The following examples, which include preferred embodiments, will serve to illustrate the practice of this invention, it being understood that the particulars shown are by way of example and for purpose of illustrative discussion of preferred embodiments of the invention.
Example-1:
Preparation of Betahistine Base:
To a 500 mL round bottomed flask equipped with mechanical stirrer, 2-(pyridin-2-yl)ethanol (38 g) and Methylene dichloride (45 mL) were charged and cooled. To this flask, thionyl chloride (48 g) was added slowly with stirring during the period of 2-3 hours at 20-30°C and the resulting mass was stirred for 2 hours at 25-30°C. After the reaction was complete, Methylene dichloride was distilled out at 35-40°C under vacuum. The resulting oily mass was washed with aq. Na2CO3 solution. The oily mass (42.2 g) and aq. Monomethylamine solution (20%, 78.6 g) were charged in a clean assembly. Acetic acid was added to this mixture till the pH 6.8-6.9 (65 g was required) and the reaction mass was heated at 70°C for 7 hours. The resulting mass was cooled. Toluene and sodium hydroxide flakes were added till the pH 12.5-13.0. The resulting mass was stirred for 1 hr. and organic layer was separated. Toluene was distilled to get the Betahistine base as an oil.
Yield: 95%
Purity by HPLC: 96%
Betahistine dimer impurity: 2.33%

Example 2:
The preparation of Betahistine was performed by reacting 2-(2-chloroethyl)pyridine with aq. Methylamine in presence of HCl, H2SO4 acids at various pH range of 5.5.-7.5 to obtain Betahistine base and further extraction of Betahistine was conducted using different organic solvents such as chloroform and MDC to assess the formation of Betahistine dimer impurity C. The results are provided in table 1.

Example-3:
Preparation of BetahistineDiydrochloride:
To a 500 mL round bottomed flask equipped with mechanical stirrer, Isopropyl alcohol (56 mL) under nitrogen purging and Betahistine base (42 g) were added at ambient temperature. Further, IPA.HCl was added and pH of reaction mass was adjusted to 2.0-2.5. The resulting mass was heated at 60-65°C with stirring, centrifuged under nitrogen and washed with IPA to get Betahistinedihydrochloride.
Yield: 92%
Purity by HPLC: 99%
Thus the present invention provides a simple and economic process for preparation of Betahistine using readily available raw materials with excellent yield and purity.
Industrial Advantages:
(i) Use of readily available raw material.

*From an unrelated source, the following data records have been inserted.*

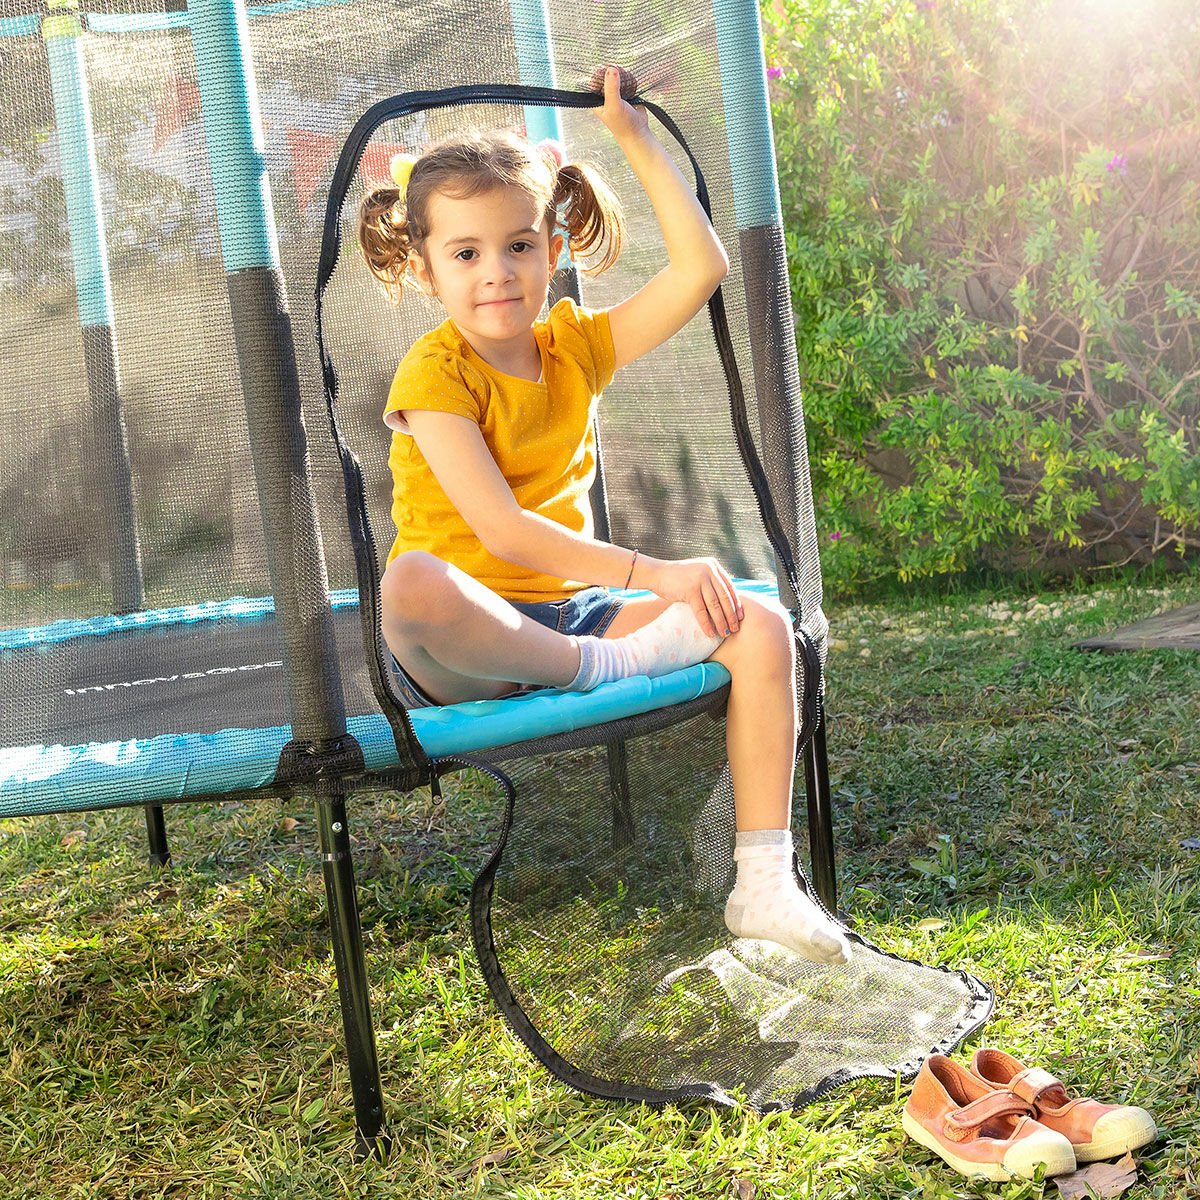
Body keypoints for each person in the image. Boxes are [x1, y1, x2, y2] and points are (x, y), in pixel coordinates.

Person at [357, 65, 850, 966]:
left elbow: (702, 268)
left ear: (552, 247)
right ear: (426, 269)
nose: (496, 273)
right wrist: (656, 578)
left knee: (763, 627)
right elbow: (501, 532)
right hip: (465, 644)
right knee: (412, 582)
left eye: (517, 246)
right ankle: (597, 667)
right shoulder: (435, 378)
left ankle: (766, 885)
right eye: (465, 254)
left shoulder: (575, 343)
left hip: (574, 612)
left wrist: (635, 142)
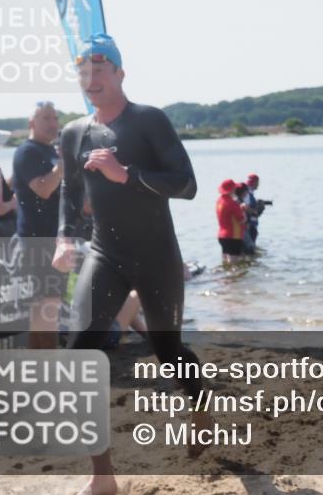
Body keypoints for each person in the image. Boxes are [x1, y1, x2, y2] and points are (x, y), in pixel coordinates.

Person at [53, 34, 212, 493]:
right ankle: (103, 478)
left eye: (101, 69)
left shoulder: (148, 122)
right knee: (78, 354)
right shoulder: (73, 133)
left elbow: (187, 184)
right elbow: (70, 195)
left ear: (120, 73)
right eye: (84, 72)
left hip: (157, 256)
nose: (91, 79)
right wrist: (65, 237)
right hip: (105, 253)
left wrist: (128, 175)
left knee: (168, 352)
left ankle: (199, 403)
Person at [12, 101, 67, 350]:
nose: (52, 123)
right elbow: (43, 189)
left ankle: (47, 362)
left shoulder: (51, 152)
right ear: (31, 123)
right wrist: (63, 165)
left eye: (55, 118)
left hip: (54, 240)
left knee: (51, 306)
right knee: (40, 307)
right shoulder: (28, 151)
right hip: (35, 240)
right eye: (46, 118)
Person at [216, 178, 247, 264]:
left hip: (222, 236)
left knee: (226, 262)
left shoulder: (219, 201)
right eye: (234, 188)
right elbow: (242, 220)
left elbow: (228, 215)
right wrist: (243, 210)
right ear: (231, 190)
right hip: (233, 237)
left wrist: (239, 208)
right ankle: (234, 277)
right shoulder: (233, 203)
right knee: (234, 265)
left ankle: (223, 277)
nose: (235, 190)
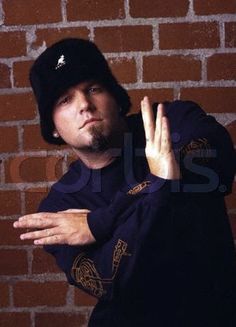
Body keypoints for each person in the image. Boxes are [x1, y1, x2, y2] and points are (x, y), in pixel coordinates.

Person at [13, 38, 236, 326]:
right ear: (53, 128)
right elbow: (108, 280)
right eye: (65, 100)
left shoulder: (171, 122)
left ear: (116, 97)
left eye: (93, 88)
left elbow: (221, 164)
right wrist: (161, 181)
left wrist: (100, 223)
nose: (84, 105)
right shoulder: (60, 209)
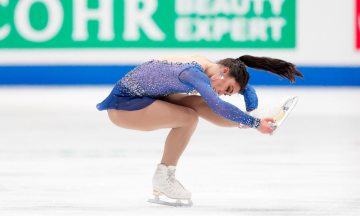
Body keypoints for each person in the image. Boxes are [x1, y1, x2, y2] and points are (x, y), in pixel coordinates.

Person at [96, 55, 304, 207]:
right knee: (188, 118)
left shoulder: (208, 67)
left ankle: (258, 116)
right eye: (228, 89)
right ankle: (163, 176)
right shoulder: (192, 74)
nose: (224, 93)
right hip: (123, 106)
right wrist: (255, 123)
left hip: (148, 97)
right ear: (224, 72)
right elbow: (219, 106)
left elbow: (247, 89)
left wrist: (252, 113)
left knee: (200, 104)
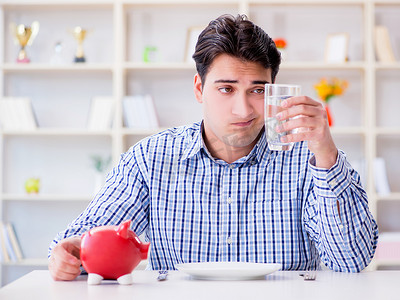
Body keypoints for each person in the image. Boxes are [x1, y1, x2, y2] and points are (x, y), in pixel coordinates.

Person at [48, 14, 378, 281]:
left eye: (257, 91)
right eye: (226, 89)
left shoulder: (309, 159)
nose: (244, 110)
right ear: (199, 88)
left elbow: (351, 260)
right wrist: (71, 254)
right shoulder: (151, 159)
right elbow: (80, 243)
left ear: (274, 92)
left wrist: (326, 153)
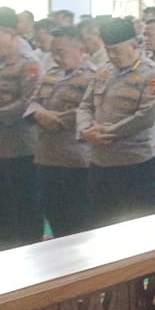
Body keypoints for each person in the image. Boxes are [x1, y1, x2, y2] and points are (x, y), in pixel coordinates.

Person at [76, 18, 155, 229]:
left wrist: (104, 133)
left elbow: (146, 116)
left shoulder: (152, 73)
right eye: (108, 50)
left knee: (140, 226)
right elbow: (85, 105)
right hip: (100, 162)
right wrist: (86, 131)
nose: (112, 56)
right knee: (100, 223)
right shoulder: (104, 71)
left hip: (135, 163)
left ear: (134, 45)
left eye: (117, 50)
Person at [28, 26, 96, 238]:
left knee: (79, 221)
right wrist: (39, 114)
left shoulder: (94, 77)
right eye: (53, 52)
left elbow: (90, 111)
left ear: (81, 50)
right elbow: (32, 102)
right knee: (54, 214)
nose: (56, 58)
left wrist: (53, 119)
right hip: (47, 157)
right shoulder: (52, 74)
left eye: (61, 52)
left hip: (76, 160)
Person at [0, 10, 43, 250]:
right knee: (2, 212)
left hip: (20, 150)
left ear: (11, 34)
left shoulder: (29, 64)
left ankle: (33, 260)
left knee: (25, 213)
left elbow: (28, 102)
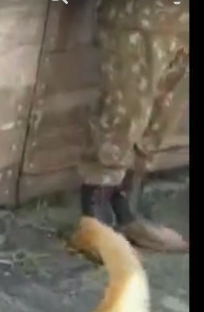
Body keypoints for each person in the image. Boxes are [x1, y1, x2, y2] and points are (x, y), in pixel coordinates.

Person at [74, 0, 189, 255]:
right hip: (138, 13)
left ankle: (127, 214)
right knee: (125, 109)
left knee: (162, 115)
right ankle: (95, 225)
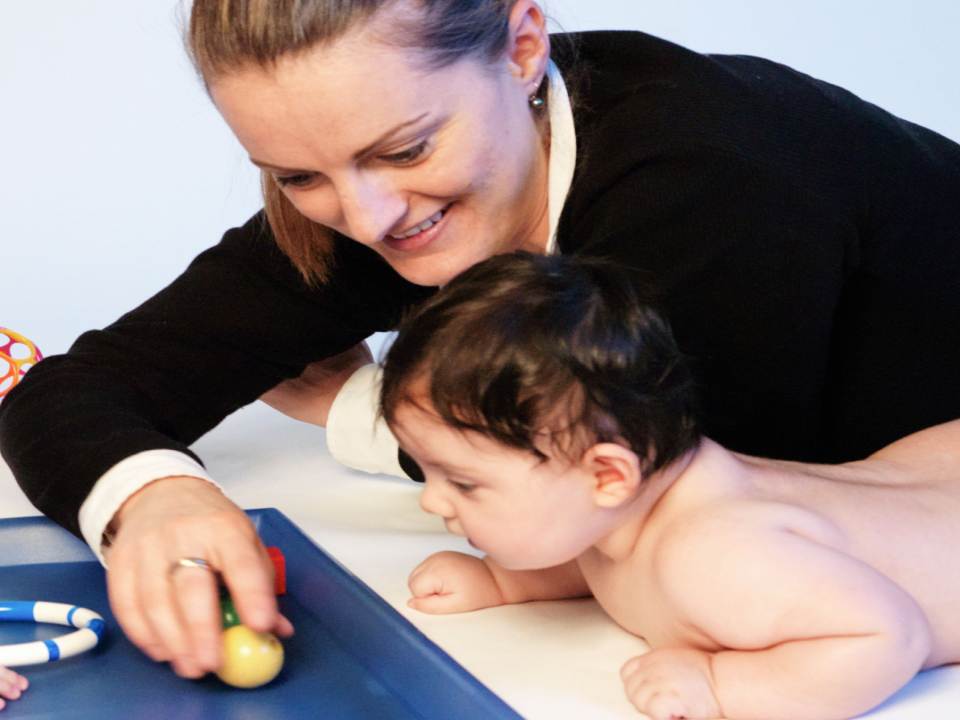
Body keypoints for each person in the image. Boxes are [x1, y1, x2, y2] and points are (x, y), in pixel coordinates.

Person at [1, 0, 959, 683]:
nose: (367, 219)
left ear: (523, 46)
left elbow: (635, 484)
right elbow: (73, 391)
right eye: (295, 175)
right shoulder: (363, 190)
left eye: (406, 149)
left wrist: (362, 413)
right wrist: (156, 499)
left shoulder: (713, 179)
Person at [379, 251, 960, 720]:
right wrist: (505, 579)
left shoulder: (718, 556)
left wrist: (719, 683)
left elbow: (888, 636)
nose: (433, 501)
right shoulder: (620, 511)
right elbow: (594, 551)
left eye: (464, 483)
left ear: (608, 475)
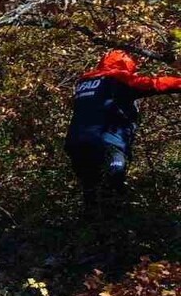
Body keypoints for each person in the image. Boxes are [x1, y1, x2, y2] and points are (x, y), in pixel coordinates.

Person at [65, 49, 181, 210]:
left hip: (76, 143)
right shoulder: (119, 78)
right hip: (107, 141)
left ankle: (93, 229)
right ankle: (119, 227)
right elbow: (155, 84)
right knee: (114, 185)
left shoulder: (83, 81)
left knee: (90, 191)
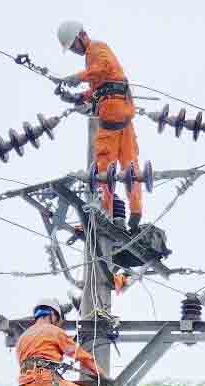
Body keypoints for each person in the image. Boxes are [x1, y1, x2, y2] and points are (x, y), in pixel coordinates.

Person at [57, 20, 143, 232]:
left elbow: (102, 69)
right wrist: (77, 97)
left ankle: (107, 214)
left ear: (81, 36)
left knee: (103, 168)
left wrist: (78, 76)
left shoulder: (96, 49)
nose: (75, 51)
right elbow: (100, 86)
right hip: (123, 115)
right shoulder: (93, 58)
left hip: (112, 116)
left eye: (74, 46)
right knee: (130, 166)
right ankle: (135, 212)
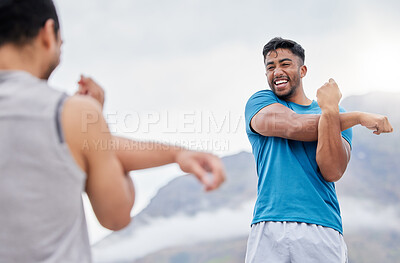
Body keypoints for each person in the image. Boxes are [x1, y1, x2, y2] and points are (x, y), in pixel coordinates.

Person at [0, 1, 225, 262]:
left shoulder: (71, 117)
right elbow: (116, 216)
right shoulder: (73, 113)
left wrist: (177, 153)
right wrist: (94, 120)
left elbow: (84, 146)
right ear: (48, 34)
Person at [244, 37, 393, 263]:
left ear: (302, 70)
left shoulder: (336, 113)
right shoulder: (260, 102)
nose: (277, 72)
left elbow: (332, 171)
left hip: (323, 227)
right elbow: (294, 126)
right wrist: (358, 117)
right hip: (269, 223)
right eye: (270, 67)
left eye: (285, 64)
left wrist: (332, 111)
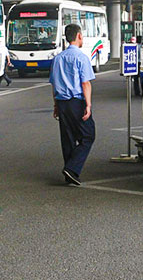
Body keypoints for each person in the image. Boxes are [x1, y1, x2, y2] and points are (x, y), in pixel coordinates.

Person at [49, 23, 96, 186]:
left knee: (67, 138)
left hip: (62, 102)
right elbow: (86, 84)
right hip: (77, 102)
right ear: (79, 36)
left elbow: (54, 84)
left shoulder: (58, 58)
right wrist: (88, 105)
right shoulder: (81, 58)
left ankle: (70, 172)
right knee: (88, 135)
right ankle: (71, 168)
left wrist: (55, 105)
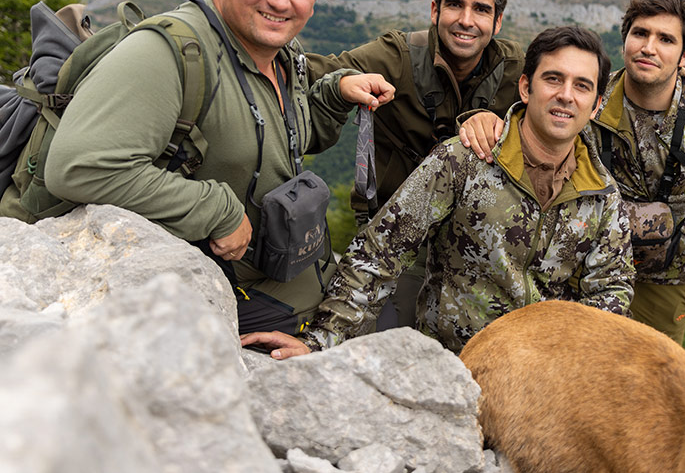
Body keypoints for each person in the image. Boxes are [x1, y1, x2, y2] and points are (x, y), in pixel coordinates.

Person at [0, 0, 394, 334]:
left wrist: (334, 94)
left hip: (279, 283)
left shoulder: (281, 57)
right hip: (191, 301)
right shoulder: (167, 53)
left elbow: (285, 140)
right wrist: (216, 208)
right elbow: (80, 166)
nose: (281, 0)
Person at [241, 25, 633, 358]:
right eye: (554, 79)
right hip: (449, 364)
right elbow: (381, 251)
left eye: (582, 86)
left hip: (536, 378)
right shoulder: (464, 161)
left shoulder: (602, 196)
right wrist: (318, 343)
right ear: (526, 88)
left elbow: (610, 293)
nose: (566, 95)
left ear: (596, 105)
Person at [461, 0, 685, 343]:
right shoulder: (585, 101)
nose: (648, 47)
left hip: (663, 284)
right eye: (640, 33)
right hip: (575, 273)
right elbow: (526, 124)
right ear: (625, 41)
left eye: (666, 39)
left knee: (651, 384)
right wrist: (480, 119)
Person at [306, 0, 525, 329]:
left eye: (481, 9)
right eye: (455, 4)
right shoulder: (397, 57)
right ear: (435, 10)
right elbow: (308, 72)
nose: (466, 20)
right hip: (396, 242)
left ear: (497, 21)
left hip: (479, 248)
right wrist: (343, 84)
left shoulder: (519, 73)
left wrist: (507, 123)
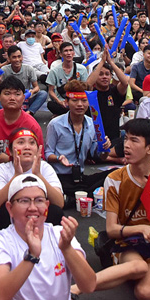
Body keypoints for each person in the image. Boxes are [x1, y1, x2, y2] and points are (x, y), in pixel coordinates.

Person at [84, 119, 150, 299]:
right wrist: (141, 228)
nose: (126, 146)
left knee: (144, 292)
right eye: (126, 139)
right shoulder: (115, 179)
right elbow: (112, 230)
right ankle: (78, 288)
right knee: (139, 267)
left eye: (134, 140)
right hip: (128, 245)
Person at [0, 173, 95, 300]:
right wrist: (32, 256)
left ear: (47, 206)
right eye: (24, 201)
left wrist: (67, 249)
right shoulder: (1, 240)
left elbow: (89, 286)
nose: (32, 208)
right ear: (10, 208)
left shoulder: (60, 234)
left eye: (39, 200)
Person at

(ii) Elimination of use of 2-vinylpyridine and 2-ethynylpyridine.
(iii) Devoid of costly and hazardous reagents such as trimethylsilylacetylene, sodium cyanoborohydride, etc.
(iv) No Requirement of higher pressure, temperature and special equipment.
(v) Simple process steps and easier work-up.
(vi) Higher yields and higher purity.